▶ [練習題目 1] 把條目中從含有「common name: Dwarf bulrush」的那一行起、到含有「family: Dacrymycetaceae」的那一行止的各行重寫一遍，並將其中的「phylum」換成「division」，其餘一律不變。

▶ [來源]
▽

最近業務中涉及到遠程服務器的日誌收集需求, 出於限制技術棧擴大的想法,使用PHP進行了實現.
實現過程中有些小小需要注意的點,記錄如下:
1. 主動獲取. 由於服務器較多, 如果使用Flume之類的架構, 需要在每臺服務器上安裝軟件, 這就產生了運維成本 . 所以我們使用 收集端主動獲取的方式. 不需要在生產者(服務端)安裝軟件.
2.SSH連接. 每臺服務器都配置了SSH連接權限,使用PHP的 ssh2擴展即可遠程連接並訪問服務器內容.
3.服務器日誌結構統一. 每臺服務器上的日誌文件都按同一目錄 規則放置,以簡化程序邏輯.
4.CLI運行. 收集是持續運行的程序,使用CLI模式,要注意,此時所使用的INI文件問題.
5.SSH連接異常. 有時,由於網絡問題,導致SSH連接或驗證失敗, 延時重試即可.
6.日誌截斷與壓縮. 通常,我們的運維會在每天的固定時間對日誌進行截斷和壓縮, 這就有了兩種類型的文件需要讀取:壓縮與未壓縮的日誌, 需要分別處理.
7.日誌中的時間戳. 以秒爲單位 的時間戳不足以區分請求, 我們增加$msec以毫秒計量, 同一毫秒內,同一IP來源,同一UA的可以認爲是一個請求.

△

▶ [練習題目 2] 按這篇講PHP日誌收集的文章，SSH連接或驗證因網絡問題失敗時該怎麼處理？

▶ [練習材料]
▽

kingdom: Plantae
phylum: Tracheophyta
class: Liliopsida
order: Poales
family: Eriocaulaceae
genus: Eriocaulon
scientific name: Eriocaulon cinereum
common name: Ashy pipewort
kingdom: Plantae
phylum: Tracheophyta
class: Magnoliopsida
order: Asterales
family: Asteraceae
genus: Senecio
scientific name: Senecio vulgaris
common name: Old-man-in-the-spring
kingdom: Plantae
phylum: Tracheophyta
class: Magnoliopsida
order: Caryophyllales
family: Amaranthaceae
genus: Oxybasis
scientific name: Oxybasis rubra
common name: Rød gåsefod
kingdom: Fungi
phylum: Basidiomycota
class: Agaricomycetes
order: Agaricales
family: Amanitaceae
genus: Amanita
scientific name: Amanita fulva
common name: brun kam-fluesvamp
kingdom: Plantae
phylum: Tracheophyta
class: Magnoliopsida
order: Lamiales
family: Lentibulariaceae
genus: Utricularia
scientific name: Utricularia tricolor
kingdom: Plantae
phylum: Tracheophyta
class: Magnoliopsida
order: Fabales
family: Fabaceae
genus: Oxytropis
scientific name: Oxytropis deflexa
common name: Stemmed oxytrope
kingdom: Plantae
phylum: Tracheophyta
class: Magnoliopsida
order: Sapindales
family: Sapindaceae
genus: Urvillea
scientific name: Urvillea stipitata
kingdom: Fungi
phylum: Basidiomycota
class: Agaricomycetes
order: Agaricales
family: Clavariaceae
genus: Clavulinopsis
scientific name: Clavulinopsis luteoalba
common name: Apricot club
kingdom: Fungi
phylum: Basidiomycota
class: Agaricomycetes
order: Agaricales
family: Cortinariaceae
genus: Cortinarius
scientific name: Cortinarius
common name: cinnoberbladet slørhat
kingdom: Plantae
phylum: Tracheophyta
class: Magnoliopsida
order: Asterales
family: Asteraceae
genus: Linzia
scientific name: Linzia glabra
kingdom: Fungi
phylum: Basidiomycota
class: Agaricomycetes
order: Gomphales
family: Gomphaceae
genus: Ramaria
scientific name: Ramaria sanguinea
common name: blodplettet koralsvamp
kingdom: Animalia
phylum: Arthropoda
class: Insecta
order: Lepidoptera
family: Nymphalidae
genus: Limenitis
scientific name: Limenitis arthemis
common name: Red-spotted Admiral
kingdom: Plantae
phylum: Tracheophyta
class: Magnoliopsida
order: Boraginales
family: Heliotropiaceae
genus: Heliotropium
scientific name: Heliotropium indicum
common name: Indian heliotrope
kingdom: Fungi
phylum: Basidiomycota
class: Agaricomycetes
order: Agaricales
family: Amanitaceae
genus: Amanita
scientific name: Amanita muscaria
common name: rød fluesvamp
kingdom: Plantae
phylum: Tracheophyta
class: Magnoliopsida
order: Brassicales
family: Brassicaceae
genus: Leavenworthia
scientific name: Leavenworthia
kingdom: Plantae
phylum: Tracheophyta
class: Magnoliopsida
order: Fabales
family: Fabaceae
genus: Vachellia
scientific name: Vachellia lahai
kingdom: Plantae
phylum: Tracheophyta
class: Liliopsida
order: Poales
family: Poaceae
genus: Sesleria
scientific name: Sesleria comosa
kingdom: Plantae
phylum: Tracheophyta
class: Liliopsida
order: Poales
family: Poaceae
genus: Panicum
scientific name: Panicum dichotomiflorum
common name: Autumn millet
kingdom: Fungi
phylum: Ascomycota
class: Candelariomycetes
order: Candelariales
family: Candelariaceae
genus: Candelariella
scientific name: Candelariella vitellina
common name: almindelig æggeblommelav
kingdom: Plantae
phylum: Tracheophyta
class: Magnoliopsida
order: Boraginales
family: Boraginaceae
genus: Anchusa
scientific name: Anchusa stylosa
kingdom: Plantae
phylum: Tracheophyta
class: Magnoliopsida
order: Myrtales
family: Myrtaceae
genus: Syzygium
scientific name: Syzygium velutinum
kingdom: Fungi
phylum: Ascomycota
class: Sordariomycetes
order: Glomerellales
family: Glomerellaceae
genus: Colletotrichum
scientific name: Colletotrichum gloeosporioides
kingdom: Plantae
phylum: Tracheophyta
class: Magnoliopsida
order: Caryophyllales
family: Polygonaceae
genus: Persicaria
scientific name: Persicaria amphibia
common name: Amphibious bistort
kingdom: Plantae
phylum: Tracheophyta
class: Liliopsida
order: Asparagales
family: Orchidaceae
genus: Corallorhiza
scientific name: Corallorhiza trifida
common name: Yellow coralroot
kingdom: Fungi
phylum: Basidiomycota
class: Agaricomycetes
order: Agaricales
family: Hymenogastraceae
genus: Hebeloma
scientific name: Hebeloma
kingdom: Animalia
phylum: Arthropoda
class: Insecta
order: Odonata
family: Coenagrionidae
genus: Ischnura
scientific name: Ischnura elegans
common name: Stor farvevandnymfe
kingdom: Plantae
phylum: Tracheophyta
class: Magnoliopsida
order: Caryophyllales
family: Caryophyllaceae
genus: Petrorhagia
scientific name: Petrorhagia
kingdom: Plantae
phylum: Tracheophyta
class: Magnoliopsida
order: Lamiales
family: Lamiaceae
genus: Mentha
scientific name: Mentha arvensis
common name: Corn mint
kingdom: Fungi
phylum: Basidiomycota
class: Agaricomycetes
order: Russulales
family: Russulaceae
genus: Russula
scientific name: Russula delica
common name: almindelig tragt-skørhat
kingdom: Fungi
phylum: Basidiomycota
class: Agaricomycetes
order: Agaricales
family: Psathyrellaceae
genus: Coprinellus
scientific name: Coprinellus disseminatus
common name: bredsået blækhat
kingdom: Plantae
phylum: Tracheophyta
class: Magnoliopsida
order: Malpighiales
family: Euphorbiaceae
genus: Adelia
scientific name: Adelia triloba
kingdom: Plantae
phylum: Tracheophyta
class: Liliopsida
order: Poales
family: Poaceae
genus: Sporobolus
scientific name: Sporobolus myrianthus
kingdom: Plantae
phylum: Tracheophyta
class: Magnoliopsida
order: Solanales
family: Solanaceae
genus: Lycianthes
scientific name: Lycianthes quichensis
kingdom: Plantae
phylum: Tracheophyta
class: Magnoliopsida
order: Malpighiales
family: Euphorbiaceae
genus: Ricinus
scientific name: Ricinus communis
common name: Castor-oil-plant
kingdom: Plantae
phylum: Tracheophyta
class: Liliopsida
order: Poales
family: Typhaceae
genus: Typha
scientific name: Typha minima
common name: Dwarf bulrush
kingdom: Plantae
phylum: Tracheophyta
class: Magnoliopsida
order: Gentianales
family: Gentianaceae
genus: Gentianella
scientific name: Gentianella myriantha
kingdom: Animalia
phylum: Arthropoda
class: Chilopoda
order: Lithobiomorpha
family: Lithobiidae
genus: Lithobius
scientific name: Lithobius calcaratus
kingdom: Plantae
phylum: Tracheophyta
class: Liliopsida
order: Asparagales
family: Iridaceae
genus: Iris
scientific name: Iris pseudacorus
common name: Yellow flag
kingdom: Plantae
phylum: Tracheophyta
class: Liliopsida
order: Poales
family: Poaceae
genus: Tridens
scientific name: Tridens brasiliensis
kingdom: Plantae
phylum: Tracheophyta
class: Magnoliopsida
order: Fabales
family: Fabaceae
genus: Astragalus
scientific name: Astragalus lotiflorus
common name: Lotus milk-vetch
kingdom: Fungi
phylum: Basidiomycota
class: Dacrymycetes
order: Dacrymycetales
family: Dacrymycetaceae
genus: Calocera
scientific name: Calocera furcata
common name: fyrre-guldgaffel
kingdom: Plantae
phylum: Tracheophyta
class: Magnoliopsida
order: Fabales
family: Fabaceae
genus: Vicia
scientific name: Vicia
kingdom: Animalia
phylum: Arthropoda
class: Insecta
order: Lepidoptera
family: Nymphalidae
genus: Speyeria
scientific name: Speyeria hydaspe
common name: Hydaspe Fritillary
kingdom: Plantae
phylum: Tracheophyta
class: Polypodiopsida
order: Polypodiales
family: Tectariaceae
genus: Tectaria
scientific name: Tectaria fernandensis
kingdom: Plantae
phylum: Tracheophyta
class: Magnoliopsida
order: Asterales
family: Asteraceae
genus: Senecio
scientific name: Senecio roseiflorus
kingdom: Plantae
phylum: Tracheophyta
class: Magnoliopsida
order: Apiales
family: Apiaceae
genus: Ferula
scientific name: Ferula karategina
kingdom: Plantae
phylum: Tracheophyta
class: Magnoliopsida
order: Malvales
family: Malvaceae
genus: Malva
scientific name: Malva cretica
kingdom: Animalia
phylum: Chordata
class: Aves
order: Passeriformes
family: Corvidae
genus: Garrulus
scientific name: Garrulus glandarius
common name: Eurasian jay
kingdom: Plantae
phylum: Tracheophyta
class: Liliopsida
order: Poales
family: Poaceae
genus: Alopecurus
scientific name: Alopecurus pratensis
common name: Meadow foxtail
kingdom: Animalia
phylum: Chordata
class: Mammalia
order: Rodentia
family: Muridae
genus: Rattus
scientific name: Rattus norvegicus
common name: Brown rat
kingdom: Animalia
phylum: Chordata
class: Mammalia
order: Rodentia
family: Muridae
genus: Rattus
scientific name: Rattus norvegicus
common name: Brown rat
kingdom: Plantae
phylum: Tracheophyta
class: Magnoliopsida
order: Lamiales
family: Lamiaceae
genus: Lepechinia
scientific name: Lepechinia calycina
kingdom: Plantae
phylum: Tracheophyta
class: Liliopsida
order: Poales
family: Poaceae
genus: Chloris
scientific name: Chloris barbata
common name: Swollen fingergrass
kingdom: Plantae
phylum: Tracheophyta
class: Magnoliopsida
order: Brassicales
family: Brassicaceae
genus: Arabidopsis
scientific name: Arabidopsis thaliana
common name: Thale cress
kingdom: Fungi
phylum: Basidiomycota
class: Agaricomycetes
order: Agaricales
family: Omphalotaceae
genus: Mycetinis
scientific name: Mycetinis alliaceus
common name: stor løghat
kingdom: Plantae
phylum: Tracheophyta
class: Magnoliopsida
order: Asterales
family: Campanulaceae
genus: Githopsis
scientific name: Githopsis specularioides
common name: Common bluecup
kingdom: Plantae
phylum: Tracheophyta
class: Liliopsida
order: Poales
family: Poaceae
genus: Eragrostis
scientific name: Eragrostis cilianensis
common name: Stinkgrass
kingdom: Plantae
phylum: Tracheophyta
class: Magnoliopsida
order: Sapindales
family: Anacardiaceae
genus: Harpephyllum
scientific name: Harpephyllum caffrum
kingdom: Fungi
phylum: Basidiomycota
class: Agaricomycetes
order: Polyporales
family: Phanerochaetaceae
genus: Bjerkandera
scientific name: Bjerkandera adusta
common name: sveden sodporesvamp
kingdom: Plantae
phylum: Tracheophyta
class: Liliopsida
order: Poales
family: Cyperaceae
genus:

△

▶ [正確答案 1]
common name: Dwarf bulrush
kingdom: Plantae
division: Tracheophyta
class: Magnoliopsida
order: Gentianales
family: Gentianaceae
genus: Gentianella
scientific name: Gentianella myriantha
kingdom: Animalia
division: Arthropoda
class: Chilopoda
order: Lithobiomorpha
family: Lithobiidae
genus: Lithobius
scientific name: Lithobius calcaratus
kingdom: Plantae
division: Tracheophyta
class: Liliopsida
order: Asparagales
family: Iridaceae
genus: Iris
scientific name: Iris pseudacorus
common name: Yellow flag
kingdom: Plantae
division: Tracheophyta
class: Liliopsida
order: Poales
family: Poaceae
genus: Tridens
scientific name: Tridens brasiliensis
kingdom: Plantae
division: Tracheophyta
class: Magnoliopsida
order: Fabales
family: Fabaceae
genus: Astragalus
scientific name: Astragalus lotiflorus
common name: Lotus milk-vetch
kingdom: Fungi
division: Basidiomycota
class: Dacrymycetes
order: Dacrymycetales
family: Dacrymycetaceae

▶ [正確答案 2] 延時重試即可。